Any one have the chance to chrony the WRP with lead ammo.(,40 cal) or (.44 cal) I own a WRP and love its accuracy,and was thinking of small game hunting with it. The penitration tests on layered carboard reveal similar pentration produced by my high powered air rifles..22/.25 and both air guns have plenty of FPS for taking small game.


----------



## bootneck (Feb 20, 2011)

If that's the case mate then go for it, the only game that's really tough is squirrels so be careful shooting them, sometimes they may need a little knife through the ribs, certainly don't try necking them they bite back, rabbits are super easy to kill, and birds are too. Chest shot's need big ammo though on birds.


----------



## Tex-Shooter (Dec 17, 2009)

Hey Bookneck, it sounds like you have has experence picking up a wounded squirrel! -- Tex


----------



## Megadippen (May 3, 2011)

bootneck, cant your fine dog finish the squirrels for you ?


----------



## bootneck (Feb 20, 2011)

certainly do tex, learnt the hard way when i was 9, with a wounded squirrel climbing up and biting my inner thigh, only happened the once, lesson learnt, I've not taken the dog after squirrels yet, I think he would be just fine but I've only hit birds since getting the dog, he's only a year old and i don't get home much anymore so only get opportunistic shot's, I can't justify a day's hunting when i barely see my wife :-(, on leave not but it's paternity leave so still not much chance to get away, i would absolutely love to get a full day's hunting in again, being a grown up is hard ;-)


----------



## NightKnight (Dec 16, 2009)

The Saunders Wrist Rocket can be very fast with the right bands.
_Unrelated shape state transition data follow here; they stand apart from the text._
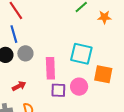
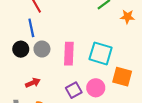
pink rectangle: (50, 68) -> (69, 54), moved
purple square: (58, 90) -> (74, 90), turned -35

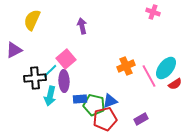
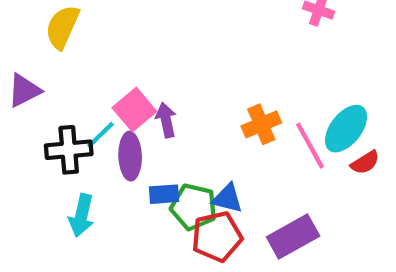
purple arrow: (82, 26) -> (166, 120), moved
cyan arrow: (50, 96) -> (81, 215), moved
blue triangle: (110, 101) -> (227, 198), turned 35
purple rectangle: (141, 119) -> (293, 237), size x1.6

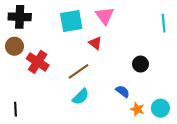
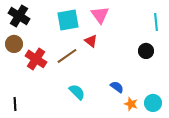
black cross: (20, 17) -> (19, 16), turned 30
black circle: (140, 64) -> (146, 51), moved
brown line: (79, 71) -> (67, 56), moved
cyan semicircle: (81, 97) -> (77, 92), turned -90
Personally, I use Tex-shooter's bands on my WRP.


----------



## Tex-Shooter (Dec 17, 2009)

This may not give you what you want to know, but maybe it will help. -- Tex
http://slingshotforum.com/blog/9/entry-103-test-of-different-fork-extensions-lengths/


----------



## Lead Slinger (Mar 24, 2012)

Thanx guys your opionions will be put to great use.


----------